● What is needed
Every word in the data below belongs in your copy, exactly as given; the pictures do not.

# # # # #

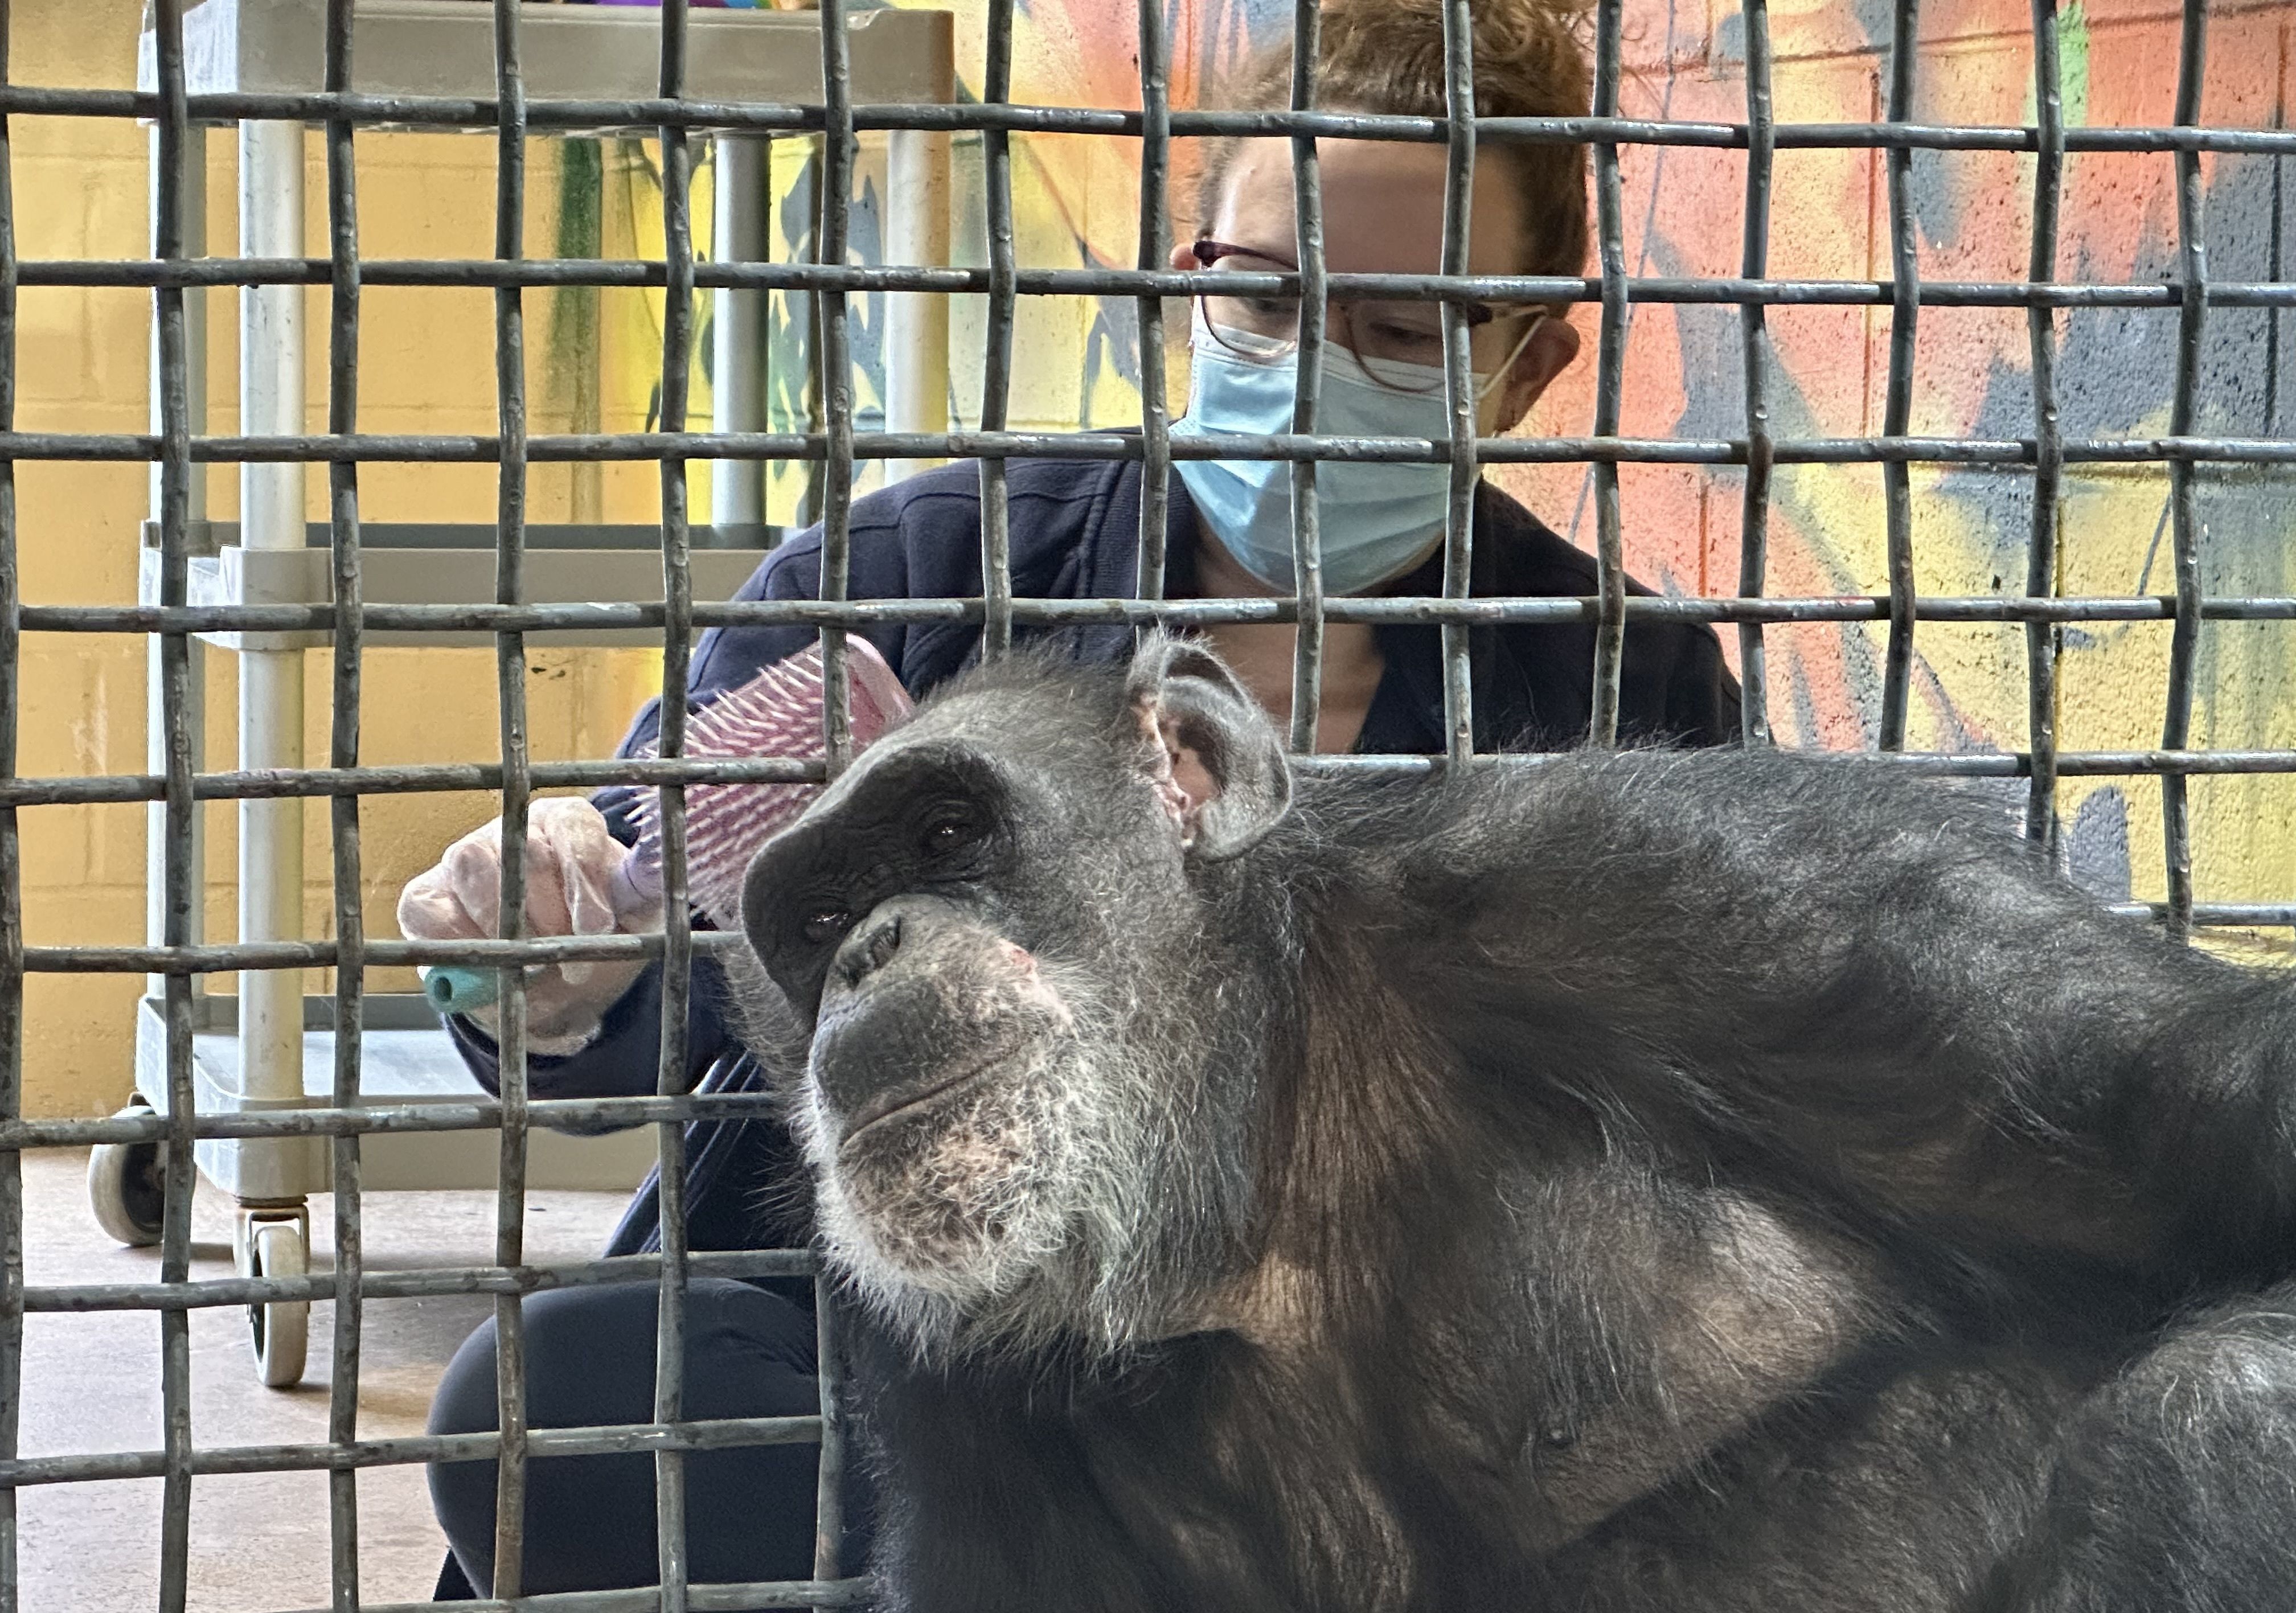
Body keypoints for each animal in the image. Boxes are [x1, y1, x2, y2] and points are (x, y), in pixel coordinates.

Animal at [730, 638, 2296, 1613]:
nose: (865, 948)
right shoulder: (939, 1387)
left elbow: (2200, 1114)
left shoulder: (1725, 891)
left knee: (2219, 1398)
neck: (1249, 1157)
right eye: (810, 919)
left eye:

# # # # #

● Problem solution
Body keypoints for each animal in the image. Boxes are [x1, y1, x2, y2] and points are (x, y), in pixel coordinates.

Animal at [730, 638, 2296, 1613]:
nose: (865, 948)
right shoulder: (939, 1387)
left elbow: (2200, 1114)
left shoulder: (1725, 891)
left knee: (2219, 1398)
neck: (1249, 1157)
right eye: (810, 919)
left eye:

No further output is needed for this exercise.